There is more. Wow Express launched Wow Now, a courier service aimed at individual consumers in late 2017. The company has converted 25 of its over 70 centres into courier collection centres. So far, it has only done local marketing in and around the localities where its collection centres are present.
But Wow Express plans to scale up this service in a big way in a month. It is piloting an app through which a customer can request a courier pickup. A service marshal, already on the road for a delivery, gets assigned and picks up the parcel. In cities not directly serviced by Wow Express, the company has partnerships with other logistics companies.
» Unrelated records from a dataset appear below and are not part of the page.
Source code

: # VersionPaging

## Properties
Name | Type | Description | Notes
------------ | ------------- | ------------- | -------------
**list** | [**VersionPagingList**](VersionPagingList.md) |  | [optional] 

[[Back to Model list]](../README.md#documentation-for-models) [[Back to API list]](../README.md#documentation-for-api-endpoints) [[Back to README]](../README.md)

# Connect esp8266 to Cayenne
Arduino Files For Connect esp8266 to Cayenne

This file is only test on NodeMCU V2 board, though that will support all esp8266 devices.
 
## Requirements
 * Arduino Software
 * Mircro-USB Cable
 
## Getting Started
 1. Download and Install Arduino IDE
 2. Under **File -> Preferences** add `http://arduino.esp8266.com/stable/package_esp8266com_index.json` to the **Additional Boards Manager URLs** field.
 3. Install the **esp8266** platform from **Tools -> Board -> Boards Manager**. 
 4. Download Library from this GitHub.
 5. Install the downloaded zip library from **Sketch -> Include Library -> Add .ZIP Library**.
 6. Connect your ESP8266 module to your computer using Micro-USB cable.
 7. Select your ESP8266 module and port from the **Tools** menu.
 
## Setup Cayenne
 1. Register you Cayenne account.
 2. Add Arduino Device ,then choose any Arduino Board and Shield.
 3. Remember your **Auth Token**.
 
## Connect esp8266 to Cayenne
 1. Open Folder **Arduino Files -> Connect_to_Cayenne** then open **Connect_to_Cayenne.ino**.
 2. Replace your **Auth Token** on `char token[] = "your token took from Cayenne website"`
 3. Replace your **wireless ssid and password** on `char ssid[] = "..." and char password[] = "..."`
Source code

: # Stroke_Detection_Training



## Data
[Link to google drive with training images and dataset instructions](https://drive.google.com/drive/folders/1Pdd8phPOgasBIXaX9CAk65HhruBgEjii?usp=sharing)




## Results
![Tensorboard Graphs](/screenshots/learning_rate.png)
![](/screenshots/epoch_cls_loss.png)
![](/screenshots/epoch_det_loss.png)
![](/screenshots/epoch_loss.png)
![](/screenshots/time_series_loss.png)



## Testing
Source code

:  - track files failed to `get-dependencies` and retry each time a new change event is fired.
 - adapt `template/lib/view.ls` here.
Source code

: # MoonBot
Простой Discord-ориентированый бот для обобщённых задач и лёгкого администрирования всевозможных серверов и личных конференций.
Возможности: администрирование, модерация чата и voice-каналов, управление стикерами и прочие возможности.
Wow Express will service international deliveries too.
It makes business sense to target the much larger logistics market rather than just focusing on ecommerce logistics. A study by advisory firm Alvarez & Marsal estimated that the organised logistics sector could be a $50 billion opportunity by 2025. The sector is mostly unorganised, with organised players making up under 20 percent of the industry.
A number of startups have come up in various segments of logistics. Apart from Delhivery and Ecom Express, Rivigo and Blackbuck are two players that have scaled up rapidly and also raised significant capital.
Wow Express is also in the market for its Series A fund raise, which will be around $5 million to $8 million in size. With the funding the company intends to expand to 100 cities in all three verticals—ecommerce, health, and consumer courier.
Wow Express is at around Rs 26 crore top line right now, says Sandeep, and is targeting to hit Rs 100 crore in under three years.